Designers paid special attention to the main instrument cluster, which is stuffed so tight that no less than nine gauges are visible through the top half of the steering wheel. To achieve this, the speedometer and tachometer were combined into a single, central gauge—the tach needle moves counterclockwise opposite the speedo's clockwise turn. It looks a little wacky, but Cat says focus groups weren't bothered by it.
Hardware mounts and other decisions—such as the use of shock-absorbing compacted graphite iron in the engine block—led to a 3-decibel reduction in overall cab noise, or about 50% less than normal work trucks, says Blood. However, we were disappointed to hear the power steering pump shriek loudly when we tugged at the wheel.
The truck still drives like a big truck, though Cat has re-engineered the steering for a tighter turning radius, which helped us make a successful U-turn on a dirt road without backing up. Available under the hood is an 11-liter diesel engine with up to 390 hp and 1,450 lb-ft of torque or a 13 liter offering up to 475 hp and 1,700 lb-ft of torque. A 15-liter with up to 550 hp and 1,850 lb-ft of torque will be available next year.

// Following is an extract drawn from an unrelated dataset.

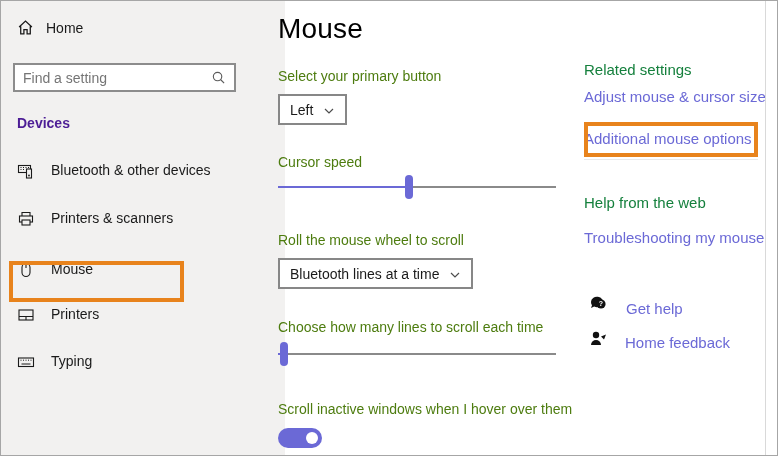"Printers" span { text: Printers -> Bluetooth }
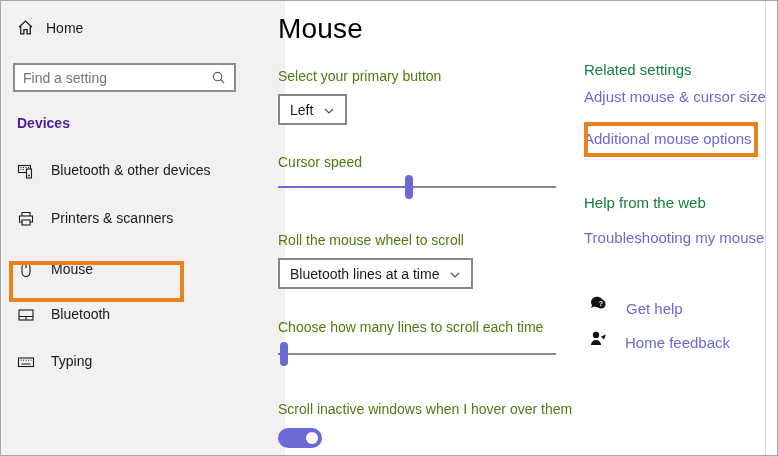"Pen & Windows Ink" div.nav-item { html: none -> <div> <span> <svg> <path></path> <path></path> </svg> </span> <span>Pen &amp; Windows Ink</span> </div> }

We drove a dump truck with the 13-liter and Cat's proprietary CX31 six-speed automatic transmission, which is standard. The CX31 shifts smoothly and downshifts at the appropriate times to provide engine braking. The truck has low-end grunt for heavy hauling, but we longed to pull away a bit faster from a stop. Buyers can specify a number of automatic and manual Eaton transmissions, as well.
We estimate the CT660 will cost 5% more than Mack and about the same as Kenworth or Peterbilt. So, a chassis would ring up between $125,000 and $135,000 or, with a dump body, between $145,000 and $160,000. Other bodies and trims are also available.
As an incentive, Cat is throwing in three years of its web-based Product Link telematics service. It normally costs $30 to $40 per month per asset. For folks who already are wired into Cat's fleet-tracking network, that may sweeten the pot.